1. Patient should sit straight and look directly to fixation object what is placed at nose level approximately 50 cm from it. 2. Room should be illuminate well so there could be option to see any changes at eye movements 3. Slowly and smoothly move fixation object closer to patient, speed should be proximately 10s to move it from 40 cm till nose. 4. Ask for the patient to say when there is 2 objects. It should be explained for patient that object can become blurry, but still need to fixate to it. 5. While performing test should examine patients eyes because some patients are not feeling diplopia. When one of eyes is not fixating to object anymore then is found near point of convergence. 6. Move fixation object more far from patient till both eyes start to fixate on subject - there is a recovery near point of convergence.

Test should be performed more than one time to be sure that patient understood and concentrate to test. For patients with convergence insufficiency repeated tests will give more far near point of convergence.


Normal near point of convergence is about 6-10 cm. but convergence renewing point till 15 cm. If NPC is more than 10 cm it is a sign of poor convergence. Meanwhile recovery near point of convergence that is more than 15 cm can be a cause of astenopic complains if there is an intense reading.

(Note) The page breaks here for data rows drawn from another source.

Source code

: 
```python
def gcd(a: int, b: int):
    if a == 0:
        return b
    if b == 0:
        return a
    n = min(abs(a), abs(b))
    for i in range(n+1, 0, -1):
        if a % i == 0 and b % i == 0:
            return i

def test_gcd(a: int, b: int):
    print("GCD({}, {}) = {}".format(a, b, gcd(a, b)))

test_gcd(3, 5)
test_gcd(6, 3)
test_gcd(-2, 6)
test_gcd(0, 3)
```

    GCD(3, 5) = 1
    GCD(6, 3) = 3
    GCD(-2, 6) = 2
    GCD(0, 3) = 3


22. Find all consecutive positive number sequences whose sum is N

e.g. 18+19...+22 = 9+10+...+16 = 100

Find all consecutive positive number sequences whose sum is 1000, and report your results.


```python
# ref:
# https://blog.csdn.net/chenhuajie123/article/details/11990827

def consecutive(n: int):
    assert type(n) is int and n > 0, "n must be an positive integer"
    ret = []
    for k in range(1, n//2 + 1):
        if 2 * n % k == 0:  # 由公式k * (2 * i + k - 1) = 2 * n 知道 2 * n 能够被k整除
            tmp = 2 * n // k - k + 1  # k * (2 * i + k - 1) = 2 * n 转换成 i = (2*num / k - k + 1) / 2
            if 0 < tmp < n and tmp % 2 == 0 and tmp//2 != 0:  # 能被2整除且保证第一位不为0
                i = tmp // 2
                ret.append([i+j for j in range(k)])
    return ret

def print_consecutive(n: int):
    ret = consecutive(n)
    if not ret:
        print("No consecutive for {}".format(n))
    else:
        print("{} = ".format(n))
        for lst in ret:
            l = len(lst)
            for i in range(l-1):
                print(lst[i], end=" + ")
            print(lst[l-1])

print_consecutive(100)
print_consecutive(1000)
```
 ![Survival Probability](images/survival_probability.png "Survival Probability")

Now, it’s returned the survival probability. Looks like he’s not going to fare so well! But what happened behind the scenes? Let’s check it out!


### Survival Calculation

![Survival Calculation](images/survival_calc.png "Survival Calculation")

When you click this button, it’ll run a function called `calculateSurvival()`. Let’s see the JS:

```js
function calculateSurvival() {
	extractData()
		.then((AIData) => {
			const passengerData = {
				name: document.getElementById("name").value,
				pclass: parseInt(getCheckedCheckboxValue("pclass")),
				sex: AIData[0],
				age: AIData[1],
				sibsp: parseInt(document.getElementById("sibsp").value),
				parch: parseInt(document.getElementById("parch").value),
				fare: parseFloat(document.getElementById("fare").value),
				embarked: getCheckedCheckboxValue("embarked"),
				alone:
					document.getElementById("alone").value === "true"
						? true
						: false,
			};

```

Result of test should be noted for example, NPC 7cm, CRP 12 cm

Jump convergence

Test is more realistic to typical near viewing situation. Test can be used additionally for patients that are showing some signs of convergence insufficiency. Equipment: dot card or Brock string. Length of card can be variating but not smaller than 20 cm. At the middle of card is well seen points that are placed 1-2 cm from each other If patients is high myopic or hypermetropic then test should be performed with needed correction.

Test performing

1. Patient should sit straight. At the end of nose add a dot card. 2. Room should be well illuminated, so it would be easily to notice any changes at eye movements. 3. Patient is asked to fixate at forest point on the card and should ask:

- how many lines are there
- are they crossing at this fixation point

4. If patient can fixate to this point then move to closer point till patient see 2 parallel lines or just one eye (other eye is suppressed) 5. Last point where patient can see 2 lines that are crossed at the fixation point is near point of convergence.

Test should be performed more than one time to be sure that patient understood and concentrate to test. For patients with convergence insufficiency repeated tests will give more far near point of convergence.


Test results should be written down for example convergence 8 cm (Brock string) Person with a good convergence ability both test should show similar results.

Most commune errors

1. Relying upon subjective NPC measures. Objective observation should be done to notice converge 2. Carrying test only once. 3. Moving the target too rapidly that can over estimate convergence ability. Moving target too slowly so child is loosing interest of it. 4. Not encouraging patient enough to keep the NPC target - use different targets for children each time. 5. Not testing at slight downward gaze


1. David B. Elliott PhD, Clinical procedures in Primary eye care Fourth edition. Elsevier limited, 2014 2. Brad Bowling Kanski's Clinical ophthalmology Eight edition. Elsevier limited, 2016 3. Frank Eperjesi PhD, Hannah Bartlett PhD, Mark Dunne PhD Ophthalmic Clinical Procedures Elsevier limited, 2007 4. Darcy A.Umphred PhD, Gordon U.Burton PhD, Rolando T. Lazaro PhD, Margaret L. Roller Umphred's neurological rehabilitation Six edition. Mosby, 2013.